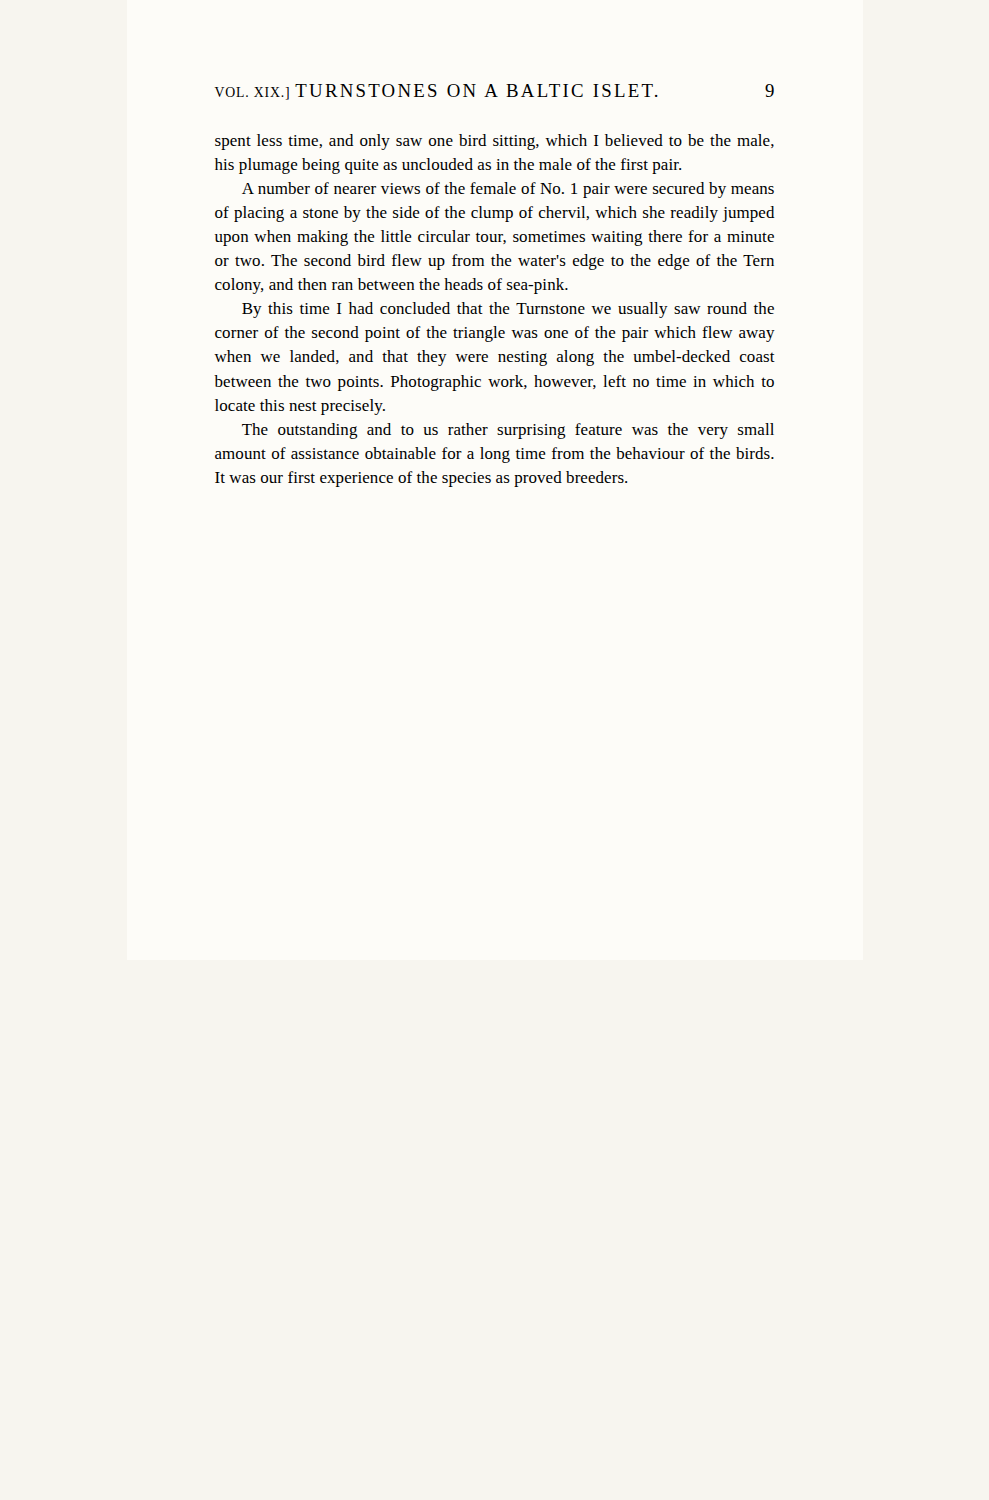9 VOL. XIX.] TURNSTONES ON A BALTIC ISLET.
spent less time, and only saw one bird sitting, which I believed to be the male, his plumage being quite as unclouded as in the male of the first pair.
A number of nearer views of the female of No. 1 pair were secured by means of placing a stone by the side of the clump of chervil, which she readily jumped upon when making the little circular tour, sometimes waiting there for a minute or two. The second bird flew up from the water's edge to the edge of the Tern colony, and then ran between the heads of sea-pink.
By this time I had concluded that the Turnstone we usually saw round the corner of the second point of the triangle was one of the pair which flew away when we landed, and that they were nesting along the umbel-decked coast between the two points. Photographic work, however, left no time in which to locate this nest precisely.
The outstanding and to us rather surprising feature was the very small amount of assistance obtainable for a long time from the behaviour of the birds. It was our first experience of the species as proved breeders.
★ ★ ★ ★
• [EXERCISE]: In the entries above, copy each line that contains the string "when".

• [EXERCISE OUTPUT]:
A number of nearer views of the female of No. 1 pair were secured by means of placing a stone by the side of the clump of chervil, which she readily jumped upon when making the little circular tour, sometimes waiting there for a minute or two. The second bird flew up from the water's edge to the edge of the Tern colony, and then ran between the heads of sea-pink.
By this time I had concluded that the Turnstone we usually saw round the corner of the second point of the triangle was one of the pair which flew away when we landed, and that they were nesting along the umbel-decked coast between the two points. Photographic work, however, left no time in which to locate this nest precisely.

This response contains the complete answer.